Identify every line in the items below that contains the string "target", treating uppercase and lowercase letters as distinct, and copy each such line.
-- RECORDS SUPPLIED follows --
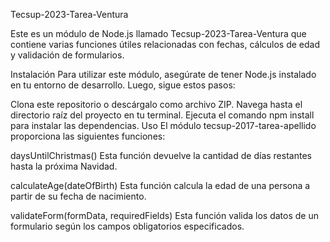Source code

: Tecsup-2023-Tarea-Ventura

Este es un módulo de Node.js llamado Tecsup-2023-Tarea-Ventura que contiene varias funciones útiles relacionadas con fechas, cálculos de edad y validación de formularios.

Instalación
Para utilizar este módulo, asegúrate de tener Node.js instalado en tu entorno de desarrollo. Luego, sigue estos pasos:

Clona este repositorio o descárgalo como archivo ZIP.
Navega hasta el directorio raíz del proyecto en tu terminal.
Ejecuta el comando npm install para instalar las dependencias.
Uso
El módulo tecsup-2017-tarea-apellido proporciona las siguientes funciones:

daysUntilChristmas()
Esta función devuelve la cantidad de días restantes hasta la próxima Navidad.

calculateAge(dateOfBirth)
Esta función calcula la edad de una persona a partir de su fecha de nacimiento.

validateForm(formData, requiredFields)
Esta función valida los datos de un formulario según los campos obligatorios especificados.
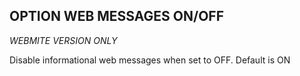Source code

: ## OPTION WEB MESSAGES ON/OFF

*WEBMITE VERSION ONLY*

Disable informational web messages when set to OFF. Default is ON
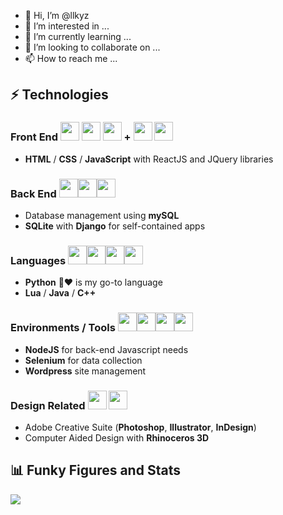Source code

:           
- 👋 Hi, I’m @llkyz
- 👀 I’m interested in ...
- 🌱 I’m currently learning ...
- 💞️ I’m looking to collaborate on ...
- 📫 How to reach me ...
## ⚡ Technologies
### Front End <img style="width:30px" src="https://cdn.jsdelivr.net/gh/devicons/devicon/icons/html5/html5-plain-wordmark.svg" /> <img  style="width:30px" src="https://cdn.jsdelivr.net/gh/devicons/devicon/icons/css3/css3-plain-wordmark.svg" /> <img style="width:30px" src="https://cdn.jsdelivr.net/gh/devicons/devicon/icons/javascript/javascript-original.svg" /> **+** <img style="width:30px" src="https://cdn.jsdelivr.net/gh/devicons/devicon/icons/jquery/jquery-plain-wordmark.svg" /> <img style="width:30px" src="https://cdn.jsdelivr.net/gh/devicons/devicon/icons/react/react-original-wordmark.svg" />
- **HTML** / **CSS** / **JavaScript** with ReactJS and JQuery libraries

### Back End <img style="width:30px" src="https://cdn.jsdelivr.net/gh/devicons/devicon/icons/mysql/mysql-plain-wordmark.svg" /><img style="width:30px" src="https://cdn.jsdelivr.net/gh/devicons/devicon/icons/sqlite/sqlite-original.svg" /><img style="width:30px" src="https://cdn.jsdelivr.net/gh/devicons/devicon/icons/django/django-plain.svg" />
- Database management using **mySQL**
- **SQLite** with **Django** for self-contained apps

### Languages <img style="width:30px" src="https://cdn.jsdelivr.net/gh/devicons/devicon/icons/python/python-original.svg" /><img style="width:30px" src="https://cdn.jsdelivr.net/gh/devicons/devicon/icons/cplusplus/cplusplus-original.svg" /><img style="width:30px" src="https://cdn.jsdelivr.net/gh/devicons/devicon/icons/java/java-original-wordmark.svg" /><img style="width:30px" src="https://cdn.jsdelivr.net/gh/devicons/devicon/icons/lua/lua-original-wordmark.svg" />
- **Python** 🐍❤ is my go-to language
- **Lua** / **Java** / **C++**

### Environments / Tools <img style="width:30px" src="https://cdn.jsdelivr.net/gh/devicons/devicon/icons/nodejs/nodejs-plain.svg" /><img style="width:30px" src="https://cdn.jsdelivr.net/gh/devicons/devicon/icons/selenium/selenium-original.svg" /><img style="width:30px" src="https://cdn.jsdelivr.net/gh/devicons/devicon/icons/wordpress/wordpress-plain-wordmark.svg" /><img style="width:30px" src="https://cdn.jsdelivr.net/gh/devicons/devicon/icons/vscode/vscode-original.svg" />
- **NodeJS** for back-end Javascript needs
- **Selenium** for data collection
- **Wordpress** site management

### Design Related <img style="width:30px" src="https://cdn.jsdelivr.net/gh/devicons/devicon/icons/photoshop/photoshop-plain.svg" /> <img style="width:30px" src="https://cdn.jsdelivr.net/gh/devicons/devicon/icons/illustrator/illustrator-plain.svg" />
- Adobe Creative Suite (**Photoshop**, **Illustrator**, **InDesign**)
- Computer Aided Design with **Rhinoceros 3D**

## 📊 Funky Figures and Stats
<img src="https://github-readme-stats.vercel.app/api/top-langs?username=llkyz&layout=compact"/>

<!---
llkyz/llkyz is a ✨ special ✨ repository because its `README.md` (this file) appears on your GitHub profile.
You can click the Preview link to take a look at your changes.
--->
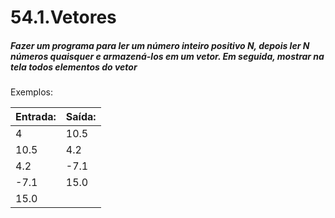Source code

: # 54.1.Vetores
##### Fazer um programa para ler um número inteiro positivo N, depois ler N números quaisquer e armazená-los em um vetor. Em seguida, mostrar na tela todos elementos do vetor

Exemplos:

| Entrada:  | Saída:    |
|-----------|-----------|
| 4         | 10.5      |
| 10.5      | 4.2       |
| 4.2       | -7.1      |
| -7.1      | 15.0      |
| 15.0      |           |
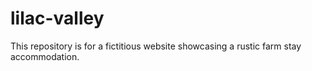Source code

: # lilac-valley
This repository is for a fictitious website showcasing a rustic farm stay accommodation.
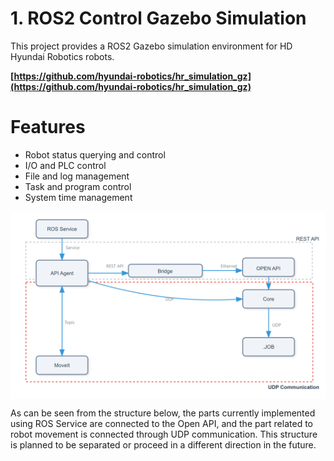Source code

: # 1. ROS2 Control Gazebo Simulation

This project provides a ROS2 Gazebo simulation environment for HD Hyundai Robotics robots.

**[https://github.com/hyundai-robotics/hr_simulation_gz](https://github.com/hyundai-robotics/hr_simulation_gz)**

# Features

- Robot status querying and control
- I/O and PLC control
- File and log management
- Task and program control
- System time management

<div style="background-color: white; padding: 10px;">
    <img src="../_assets/communication.png" alt="communication">
</div>

As can be seen from the structure below, the parts currently implemented using ROS Service are connected to the Open API, and the part related to robot movement is connected through UDP communication. This structure is planned to be separated or proceed in a different direction in the future.
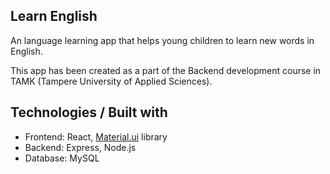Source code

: ## Learn English

An language learning app that helps young children to learn new words in English.

This app has been created as a part of the Backend development course in TAMK (Tampere University of Applied Sciences).


## Technologies / Built with

- Frontend: React, [Material.ui](https://mui.com/) library
- Backend: Express, Node.js
- Database: MySQL

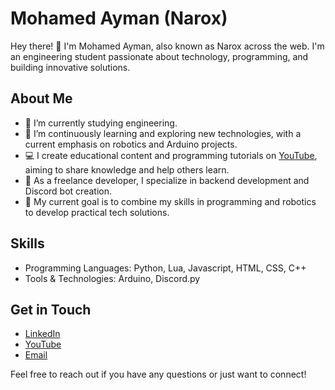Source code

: # Mohamed Ayman (Narox)

Hey there! 👋 I'm Mohamed Ayman, also known as Narox across the web. I'm an engineering student passionate about technology, programming, and building innovative solutions.

## About Me

- 🔭 I’m currently studying engineering.
- 🌱 I’m continuously learning and exploring new technologies, with a current emphasis on robotics and Arduino projects.
- 💻 I create educational content and programming tutorials on [YouTube](https://www.youtube.com/@NaroxEG), aiming to share knowledge and help others learn.
- 🚀 As a freelance developer, I specialize in backend development and Discord bot creation.
- 🤖 My current goal is to combine my skills in programming and robotics to develop practical tech solutions.

## Skills
- Programming Languages: Python, Lua, Javascript, HTML, CSS, C++
- Tools & Technologies: Arduino, Discord.py

## Get in Touch

- [LinkedIn](https://www.linkedin.com/in/realmohamedayman/)
- [YouTube](https://www.youtube.com/@NaroxEG)
- [Email](mailto:naroxeg@gmail.com)

Feel free to reach out if you have any questions or just want to connect!
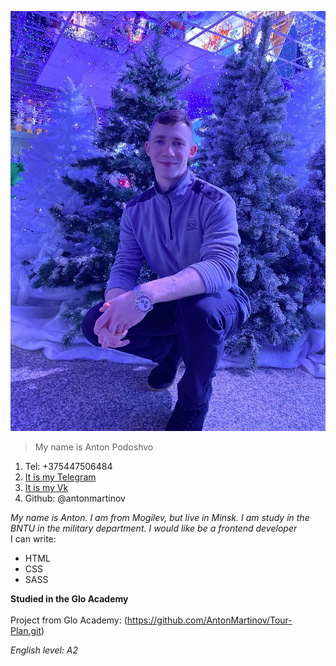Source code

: ![Моё фото](photo_2022-01-10_22-31-02.jpg)

>My name is Anton Podoshvo

1. Tel: +375447506484
2. [It is my Telegram](https://t.me/akuna_matauta)
3. [It is my Vk](https://vk.com/antonmartinov_tilda)
4. Github: @antonmartinov

*My name is Anton. I am from Mogilev, but live in Minsk. I am study in the BNTU in the military department. I would like be a frontend developer*  
I can write: 
* HTML
* CSS 
* SASS

**Studied in the Glo Academy** <br/>  
Project from Glo Academy: (https://github.com/AntonMartinov/Tour-Plan.git)

*English level: A2*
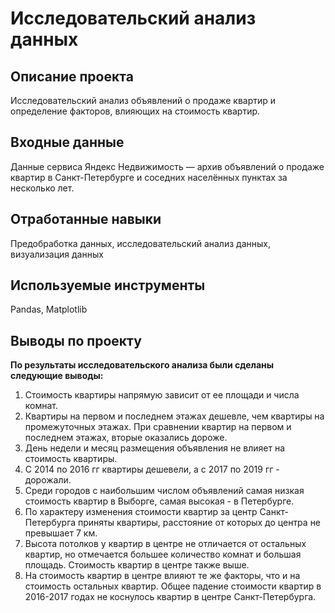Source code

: # Исследовательский анализ данных
## Описание проекта
Исследовательский анализ объявлений о продаже квартир и определение факторов, влияющих на стоимость квартир.
## Входные данные
Данные сервиса Яндекс Недвижимость — архив объявлений о продаже квартир в Санкт-Петербурге и соседних населённых пунктах за несколько лет. 
## Отработанные навыки
Предобработка данных, исследовательский анализ данных, визуализация данных
## Используемые инструменты
Pandas, Matplotlib
## Выводы по проекту
**По результаты исследовательского анализа были сделаны следующие выводы:**
1. Стоимость квартиры напрямую зависит от ее площади и числа комнат.
2. Квартиры на первом и последнем этажах дешевле, чем квартиры на промежуточных этажах. При сравнении квартир на первом и последнем этажах, вторые оказались дороже.
3. День недели и месяц размещения объявления не влияет на стоимость квартиры. 
4. С 2014 по 2016 гг квартиры дешевели, а с 2017 по 2019 гг - дорожали.
5. Среди городов с наибольшим числом объявлений самая низкая стоимость квартир в Выборге, самая высокая - в Петербурге.
6. По характеру изменения стоимости квартир за центр Санкт-Петербурга приняты квартиры, расстояние от которых до центра не превышает 7 км.
7. Высота потолков у квартир в центре не отличается от остальных квартир, но отмечается большее количество комнат и большая площадь. Стоимость квартир в центре также выше.
8. На стоимость квартир в центре влияют те же факторы, что и на стоимость остальных квартир. Общее падение стоимости квартир в 2016-2017 годах не коснулось квартир в центре Санкт-Петербурга.
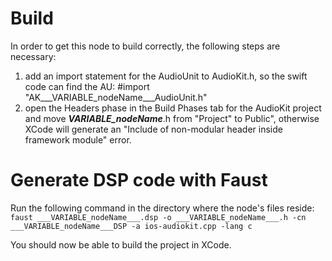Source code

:# Build

In order to get this node to build correctly, the following steps are necessary:

1. add an import statement for the AudioUnit to AudioKit.h, so the swift code can find the AU:
  #import "AK___VARIABLE_nodeName___AudioUnit.h"
2. open the Headers phase in the Build Phases tab for the AudioKit project and move ___VARIABLE_nodeName___.h from
  "Project" to Public", otherwise XCode will generate an "Include of non-modular header inside framework module" error.


# Generate DSP code with Faust

Run the following command in the directory where the node's files reside:
`faust ___VARIABLE_nodeName___.dsp -o ___VARIABLE_nodeName___.h -cn ___VARIABLE_nodeName___DSP -a ios-audiokit.cpp -lang c`

 You should now be able to build the project in XCode.
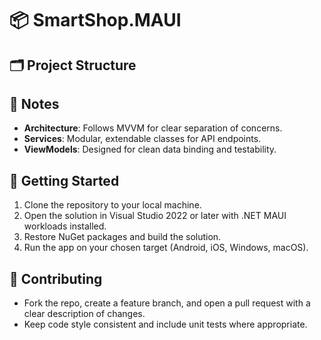 # 📦 SmartShop.MAUI

## 🗂️ Project Structure

 
 
## 📝 Notes

- **Architecture**: Follows MVVM for clear separation of concerns.
- **Services**: Modular, extendable classes for API endpoints.
- **ViewModels**: Designed for clean data binding and testability.

## 🚀 Getting Started

1. Clone the repository to your local machine.
2. Open the solution in Visual Studio 2022 or later with .NET MAUI workloads installed.
3. Restore NuGet packages and build the solution.
4. Run the app on your chosen target (Android, iOS, Windows, macOS).


## 🤝 Contributing

- Fork the repo, create a feature branch, and open a pull request with a clear description of changes.
- Keep code style consistent and include unit tests where appropriate.

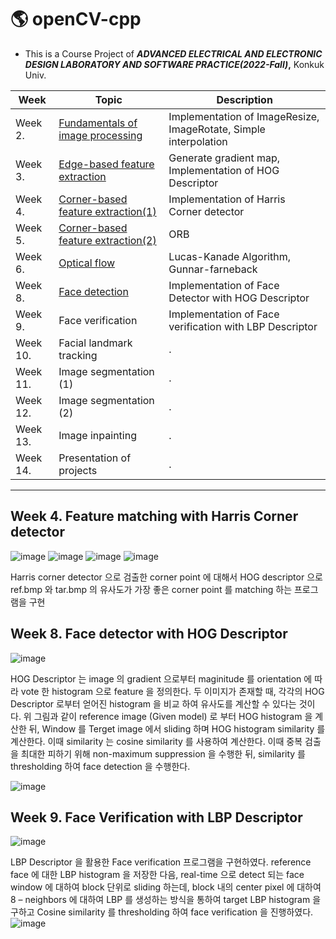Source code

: #  :earth_americas: openCV-cpp
* This is a Course Project of ***ADVANCED ELECTRICAL AND ELECTRONIC DESIGN LABORATORY AND SOFTWARE PRACTICE(2022-Fall)*,** Konkuk Univ.

|Week|Topic|Description|
|------|---|---|
|Week 2.|[Fundamentals of image processing](https://github.com/versatile0010/openCV-cpp/tree/main/Week2)|Implementation of ImageResize, ImageRotate, Simple interpolation|
|Week 3.|[Edge-based feature extraction](https://github.com/versatile0010/openCV-cpp/tree/main/Week3)|Generate gradient map, Implementation of HOG Descriptor|
|Week 4.|[Corner-based feature extraction(1)](https://github.com/versatile0010/openCV-cpp/tree/main/Week4)|Implementation of Harris Corner detector|
|Week 5.|[Corner-based feature extraction(2)](https://github.com/versatile0010/openCV-cpp/tree/main/Week5)|ORB|
|Week 6.|[Optical flow](https://github.com/versatile0010/openCV-cpp/tree/main/Week6)|Lucas-Kanade Algorithm, Gunnar-farneback|
|Week 8.|[Face detection](https://github.com/versatile0010/openCV-cpp/tree/main/Week8)|Implementation of Face Detector with HOG Descriptor|
|Week 9.|Face verification|Implementation of Face verification with LBP Descriptor|
|Week 10.|Facial landmark tracking|.|
|Week 11.|Image segmentation (1)|.|
|Week 12.|Image segmentation (2)|.|
|Week 13.|Image inpainting|.|
|Week 14.|Presentation of projects|.|


---
## Week 4. Feature matching with Harris Corner detector

![image](https://user-images.githubusercontent.com/96612168/200473264-63022518-f221-48f0-b009-d1a3f7db8e07.png)
![image](https://user-images.githubusercontent.com/96612168/200473312-3da226cf-bf7c-4ea9-8349-13c946a9fd68.png)
![image](https://user-images.githubusercontent.com/96612168/200473324-49c0fdc0-9c41-497c-b8c8-9afbd452da2b.png)
![image](https://user-images.githubusercontent.com/96612168/200473348-b79c8b7d-f9ea-4240-9ff3-1eb58d06651e.png)


Harris corner detector 으로 검출한 corner point 에 대해서
HOG descriptor 으로 ref.bmp 와 tar.bmp 의 유사도가 가장 좋은 corner point
를 matching 하는 프로그램을 구현

## Week 8. Face detector with HOG Descriptor
![image](https://user-images.githubusercontent.com/96612168/200472759-af1fd569-c05b-4015-8535-704b328f1dfa.png)

  HOG Descriptor 는 image 의 gradient 으로부터 maginitude 를 orientation 에 따라 vote 한 histogram 으로 feature 
을 정의한다. 두 이미지가 존재할 때, 각각의 HOG Descriptor 로부터 얻어진 histogram 을 비교
하여 유사도를 계산할 수 있다는 것이다. 
위 그림과 같이 reference image (Given model) 로 부터 HOG histogram 을 계산한 뒤, Window 
를 Terget image 에서 sliding 하며 HOG histogram similarity 를 계산한다. 이때 similarity 는
cosine similarity 를 사용하여 계산한다. 이때 중복 검출을 최대한 피하기 위해 non-maximum 
suppression 을 수행한 뒤, similarity 를 thresholding 하여 face detection 을 수행한다.

![image](https://user-images.githubusercontent.com/96612168/200472784-fc035784-d904-4127-b915-61297bfff43f.png)


## Week 9. Face Verification with LBP Descriptor
![image](https://user-images.githubusercontent.com/96612168/200472979-85936a86-0f57-49a4-8942-81a468925543.png)

  LBP Descriptor 을 활용한 Face verification 프로그램을 구현하였다.
reference face 에 대한 LBP histogram 을 저장한 다음, real-time 으로 detect 되는 face window
에 대하여 block 단위로 sliding 하는데, block 내의 center pixel 에 대하여 8 – neighbors 에
대하여 LBP 를 생성하는 방식을 통하여 target LBP histogram 을 구하고 Cosine similarity 를
thresholding 하여 face verification 을 진행하였다.
![image](https://user-images.githubusercontent.com/96612168/200472995-715e7069-bf3d-4fdf-a446-e0f7989e7dcf.png)
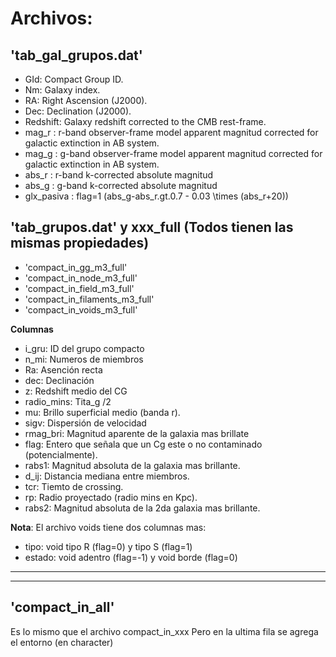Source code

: # **Archivos:**
## **'tab_gal_grupos.dat'**

- GId: Compact Group ID. 
- Nm: Galaxy index.
- RA: Right Ascension (J2000).
- Dec: Declination (J2000).
- Redshift: Galaxy redshift corrected to the CMB rest-frame.
- mag_r : r-band observer-frame model apparent magnitud corrected for galactic extinction in AB system.
- mag_g : g-band observer-frame model apparent magnitud corrected for galactic extinction in AB system.
- abs_r : r-band k-corrected absolute magnitud
- abs_g : g-band k-corrected absolute magnitud
- glx_pasiva : flag=1 (abs_g-abs_r.gt.0.7 - 0.03 \times (abs_r+20))

## **'tab_grupos.dat' y xxx_full** (Todos tienen las mismas propiedades)

- 'compact_in_gg_m3_full'
- 'compact_in_node_m3_full'
- 'compact_in_field_m3_full'
- 'compact_in_filaments_m3_full'
- 'compact_in_voids_m3_full'

**Columnas**
- i_gru: ID del grupo compacto
- n_mi:  Numeros de miembros 
- Ra:    Asención recta
- dec:   Declinación
- z:     Redshift medio del CG
- radio_mins: Tita_g /2 
- mu:    Brillo superficial medio (banda r).
- sigv:  Dispersión de velocidad
- rmag_bri: Magnitud aparente de la galaxia mas brillate  
- flag: Entero que señala que un Cg este o no contaminado (potencialmente).
- rabs1: Magnitud absoluta de la galaxia mas brillante. 
- d_ij: Distancia mediana entre miembros. 
- tcr:  Tiemto de crossing.
- rp:   Radio proyectado (radio mins en Kpc).
- rabs2: Magnitud absoluta de la 2da galaxia mas brillante. 

**Nota**: El archivo voids tiene dos columnas mas:
- tipo: void tipo R (flag=0) y tipo S (flag=1)
- estado: void adentro (flag=-1) y void borde (flag=0)
*********************************************************************************************************
*********************************************************************************************************
## **'compact_in_all'**
Es lo mismo que el archivo compact_in_xxx Pero en la ultima fila se agrega el entorno (en character)

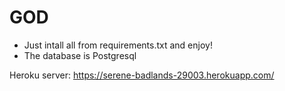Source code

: # GOD

- Just intall all from requirements.txt and enjoy! 
- The database is Postgresql

Heroku server: https://serene-badlands-29003.herokuapp.com/
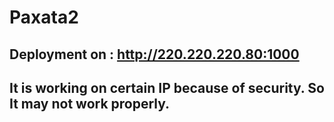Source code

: # Paxata2

## Deployment on : http://220.220.220.80:1000

## It is working on certain IP because of security. So It may not work properly.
-- RECORDS SUPPLIED concluded --
*ANSWER TO THE EXERCISE*:
4. Run the app on your chosen target (Android, iOS, Windows, macOS).
대하여 LBP 를 생성하는 방식을 통하여 target LBP histogram 을 구하고 Cosine similarity 를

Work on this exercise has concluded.